Query result should contains the timeseries information
When we query from a metrics table written by prometheus remote write:
select * from prometheus_tsdb_head_min_time order by greptime_timestamp;
+---------------------+---------------------+----------------+------------+
| greptime_timestamp | greptime_value | instance | job |
+---------------------+---------------------+----------------+------------+
| 2022-10-21 08:51:01 | 1666340534420 | localhost:9090 | prometheus |
| 2022-10-21 08:51:16 | 1666340534420 | localhost:9090 | prometheus |
| 2022-10-21 08:51:31 | 1666340534420 | localhost:9090 | prometheus |
| 2022-10-21 08:51:46 | 1666340534420 | localhost:9090 | prometheus |
| 2022-10-21 08:52:01 | 1666340534420 | localhost:9090 | prometheus |
| 2022-10-21 08:52:16 | 1666340534420 | localhost:9090 | prometheus |
| 2022-10-21 08:52:31 | 1666340534420 | localhost:9090 | prometheus |
| 2022-10-21 08:52:46 | 1666340534420 | localhost:9090 | prometheus |
....
We don't known the timeseries information at all( for example instance, job here), so when we want to supports remote read ,we have to find out the timeseries by ourself such as:
let mut timeseries = HashMap<String, TimeSeries>();
for row in rows {
let job = ..;
let instance = ...;
if let Some(ts) = timeseries.get(format!("{}{}", job, instance)) {
// append samples
} else {
// create a timeseries and insert it into timeseries map.
}
}
The timeseries protobuf message:
// TimeSeries represents samples and labels for a single time series.
message TimeSeries {
// For a timeseries to be valid, and for the samples and exemplars
// to be ingested by the remote system properly, the labels field is required.
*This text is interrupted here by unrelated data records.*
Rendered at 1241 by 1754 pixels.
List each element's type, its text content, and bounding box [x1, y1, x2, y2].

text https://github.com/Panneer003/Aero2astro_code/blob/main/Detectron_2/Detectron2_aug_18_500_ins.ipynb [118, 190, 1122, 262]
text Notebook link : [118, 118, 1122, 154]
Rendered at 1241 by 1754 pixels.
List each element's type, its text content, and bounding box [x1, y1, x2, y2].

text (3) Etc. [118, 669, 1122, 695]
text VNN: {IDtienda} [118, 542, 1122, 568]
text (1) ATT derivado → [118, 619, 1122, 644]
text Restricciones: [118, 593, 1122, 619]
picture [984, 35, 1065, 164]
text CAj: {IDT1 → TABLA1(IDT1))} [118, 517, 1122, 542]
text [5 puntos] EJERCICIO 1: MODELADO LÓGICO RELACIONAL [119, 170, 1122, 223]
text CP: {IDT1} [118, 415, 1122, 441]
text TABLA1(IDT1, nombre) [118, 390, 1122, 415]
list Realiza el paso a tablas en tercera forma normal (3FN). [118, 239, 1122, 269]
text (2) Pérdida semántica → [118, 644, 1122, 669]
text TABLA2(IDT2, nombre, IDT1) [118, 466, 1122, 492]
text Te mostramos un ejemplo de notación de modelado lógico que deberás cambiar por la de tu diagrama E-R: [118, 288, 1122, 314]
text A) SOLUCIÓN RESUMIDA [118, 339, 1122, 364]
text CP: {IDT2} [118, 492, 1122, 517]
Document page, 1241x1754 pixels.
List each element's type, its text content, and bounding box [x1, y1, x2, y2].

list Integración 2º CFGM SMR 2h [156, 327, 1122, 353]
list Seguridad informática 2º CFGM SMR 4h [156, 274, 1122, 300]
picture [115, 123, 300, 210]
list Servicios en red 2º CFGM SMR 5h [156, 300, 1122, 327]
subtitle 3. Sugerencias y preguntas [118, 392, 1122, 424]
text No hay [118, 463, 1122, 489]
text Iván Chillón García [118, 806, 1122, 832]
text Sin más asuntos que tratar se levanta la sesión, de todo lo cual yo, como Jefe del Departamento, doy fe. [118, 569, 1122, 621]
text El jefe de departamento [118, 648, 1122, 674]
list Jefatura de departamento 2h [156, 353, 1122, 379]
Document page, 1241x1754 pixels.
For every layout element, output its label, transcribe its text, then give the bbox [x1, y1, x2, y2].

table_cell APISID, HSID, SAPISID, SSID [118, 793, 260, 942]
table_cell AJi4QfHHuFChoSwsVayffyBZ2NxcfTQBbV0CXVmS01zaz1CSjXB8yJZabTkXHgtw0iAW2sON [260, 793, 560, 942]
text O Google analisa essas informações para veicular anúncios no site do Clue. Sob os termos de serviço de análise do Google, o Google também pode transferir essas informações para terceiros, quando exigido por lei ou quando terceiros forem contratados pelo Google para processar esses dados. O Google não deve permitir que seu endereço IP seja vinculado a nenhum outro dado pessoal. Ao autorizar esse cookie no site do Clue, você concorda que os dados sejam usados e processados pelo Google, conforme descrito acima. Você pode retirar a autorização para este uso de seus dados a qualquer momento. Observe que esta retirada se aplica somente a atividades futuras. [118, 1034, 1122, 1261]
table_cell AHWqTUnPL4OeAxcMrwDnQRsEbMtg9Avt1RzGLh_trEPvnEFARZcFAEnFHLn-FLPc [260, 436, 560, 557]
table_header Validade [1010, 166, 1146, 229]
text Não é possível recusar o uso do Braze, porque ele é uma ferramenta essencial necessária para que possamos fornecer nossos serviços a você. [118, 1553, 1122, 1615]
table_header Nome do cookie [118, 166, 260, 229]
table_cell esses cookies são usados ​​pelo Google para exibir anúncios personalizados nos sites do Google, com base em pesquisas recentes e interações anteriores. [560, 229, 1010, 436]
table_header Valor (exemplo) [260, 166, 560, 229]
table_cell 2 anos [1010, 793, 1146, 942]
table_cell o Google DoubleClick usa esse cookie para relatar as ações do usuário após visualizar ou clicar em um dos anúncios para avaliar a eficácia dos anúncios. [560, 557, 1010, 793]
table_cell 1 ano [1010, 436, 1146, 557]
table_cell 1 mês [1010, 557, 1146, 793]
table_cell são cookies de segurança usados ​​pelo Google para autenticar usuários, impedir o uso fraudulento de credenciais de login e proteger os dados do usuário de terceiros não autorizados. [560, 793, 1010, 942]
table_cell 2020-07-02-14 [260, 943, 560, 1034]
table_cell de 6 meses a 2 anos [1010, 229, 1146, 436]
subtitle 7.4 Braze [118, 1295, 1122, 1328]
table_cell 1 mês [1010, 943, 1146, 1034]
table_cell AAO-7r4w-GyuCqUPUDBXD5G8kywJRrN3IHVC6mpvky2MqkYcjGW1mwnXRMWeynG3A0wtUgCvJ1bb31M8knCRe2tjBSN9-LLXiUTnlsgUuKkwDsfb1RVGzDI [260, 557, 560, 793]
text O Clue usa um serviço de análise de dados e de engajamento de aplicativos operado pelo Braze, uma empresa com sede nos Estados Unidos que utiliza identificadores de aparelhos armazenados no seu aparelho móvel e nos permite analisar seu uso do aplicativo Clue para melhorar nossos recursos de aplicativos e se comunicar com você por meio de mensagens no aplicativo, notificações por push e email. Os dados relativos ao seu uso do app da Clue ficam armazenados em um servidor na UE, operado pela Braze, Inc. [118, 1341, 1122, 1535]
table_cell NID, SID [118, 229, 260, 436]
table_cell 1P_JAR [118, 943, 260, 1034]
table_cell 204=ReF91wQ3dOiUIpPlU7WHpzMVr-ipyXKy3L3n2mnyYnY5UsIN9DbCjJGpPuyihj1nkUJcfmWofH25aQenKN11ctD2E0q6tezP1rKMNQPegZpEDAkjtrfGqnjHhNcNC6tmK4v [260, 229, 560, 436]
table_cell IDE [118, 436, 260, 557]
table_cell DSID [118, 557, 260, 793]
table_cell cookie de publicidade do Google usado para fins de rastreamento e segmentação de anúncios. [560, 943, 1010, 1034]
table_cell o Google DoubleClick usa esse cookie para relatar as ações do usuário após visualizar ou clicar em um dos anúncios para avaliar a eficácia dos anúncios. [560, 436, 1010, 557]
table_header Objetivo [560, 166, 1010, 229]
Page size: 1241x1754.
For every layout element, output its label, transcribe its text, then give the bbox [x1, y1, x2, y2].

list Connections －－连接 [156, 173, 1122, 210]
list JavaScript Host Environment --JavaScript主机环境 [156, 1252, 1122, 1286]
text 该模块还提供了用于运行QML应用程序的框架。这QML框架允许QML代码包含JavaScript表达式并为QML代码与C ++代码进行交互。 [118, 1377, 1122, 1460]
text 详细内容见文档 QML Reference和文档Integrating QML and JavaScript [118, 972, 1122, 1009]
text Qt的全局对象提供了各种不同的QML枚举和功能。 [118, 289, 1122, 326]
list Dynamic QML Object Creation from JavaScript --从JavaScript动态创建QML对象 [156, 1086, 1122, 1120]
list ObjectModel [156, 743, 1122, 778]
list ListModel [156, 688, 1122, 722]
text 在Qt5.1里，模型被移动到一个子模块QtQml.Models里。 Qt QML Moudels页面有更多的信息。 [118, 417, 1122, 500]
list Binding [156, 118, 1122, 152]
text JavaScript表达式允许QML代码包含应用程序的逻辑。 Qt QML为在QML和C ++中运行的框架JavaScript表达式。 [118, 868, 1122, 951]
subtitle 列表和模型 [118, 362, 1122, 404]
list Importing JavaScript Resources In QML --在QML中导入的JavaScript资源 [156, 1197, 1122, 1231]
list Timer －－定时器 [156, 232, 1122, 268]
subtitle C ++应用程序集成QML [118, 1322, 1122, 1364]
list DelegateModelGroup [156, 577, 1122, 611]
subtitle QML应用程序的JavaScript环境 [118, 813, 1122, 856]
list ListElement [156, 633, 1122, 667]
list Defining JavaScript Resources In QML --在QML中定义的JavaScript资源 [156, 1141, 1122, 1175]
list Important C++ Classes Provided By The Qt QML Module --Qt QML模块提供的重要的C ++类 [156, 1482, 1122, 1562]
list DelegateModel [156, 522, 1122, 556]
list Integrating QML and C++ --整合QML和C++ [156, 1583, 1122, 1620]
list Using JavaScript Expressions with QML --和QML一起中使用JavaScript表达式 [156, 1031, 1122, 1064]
repeated Label labels = 1;
repeated Sample samples = 2;
repeated Exemplar exemplars = 3;
}
It's really ugly and not good for performance. I think we should improve it in future.
@killme2008 this seems still relevant. What is our starting point? Read the PromQL remote read code path and investigate how to add the time series info and whether it helps?
cc @waynexia
We have a plan to support it, and we already have tsid in the storage format, it can be used to improve the performance.
For prom remote read API, maybe we can also select the tsid column. However, we already have native PromQL support so the priority of this issue should be low.
it can be used to improve the performance.
We can use it to improve performance and that is what I'm going to do, but it is out of this issue's topic.